▶ EXERCISE OBJECTIVE:
For the material that follows, state the number of lines where "right" occurs, and add nothing.

***

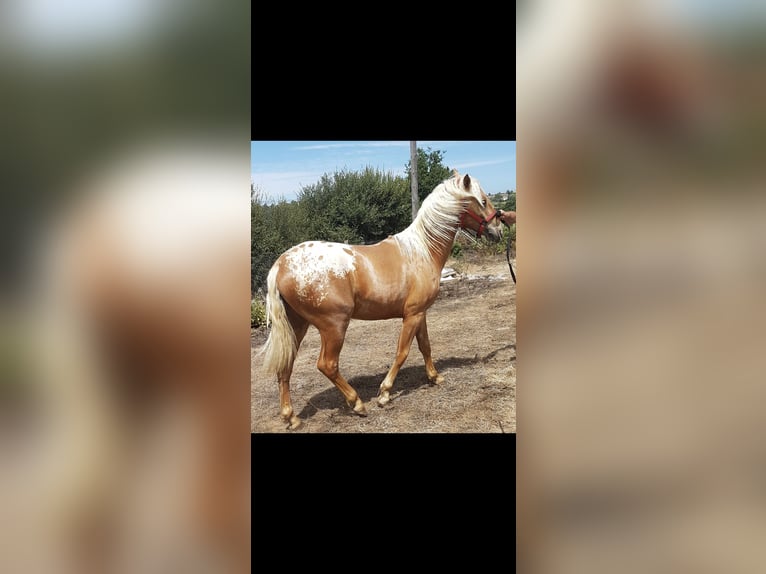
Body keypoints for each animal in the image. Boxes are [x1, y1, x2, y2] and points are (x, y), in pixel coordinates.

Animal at [260, 173, 508, 430]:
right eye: (482, 201)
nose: (498, 230)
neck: (423, 250)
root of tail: (281, 265)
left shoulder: (420, 313)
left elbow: (425, 346)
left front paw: (435, 377)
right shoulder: (412, 315)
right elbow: (403, 352)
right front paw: (385, 393)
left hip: (297, 326)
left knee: (285, 367)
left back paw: (292, 417)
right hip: (334, 327)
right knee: (327, 365)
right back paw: (357, 403)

***

▶ YOUR SOLUTION:
7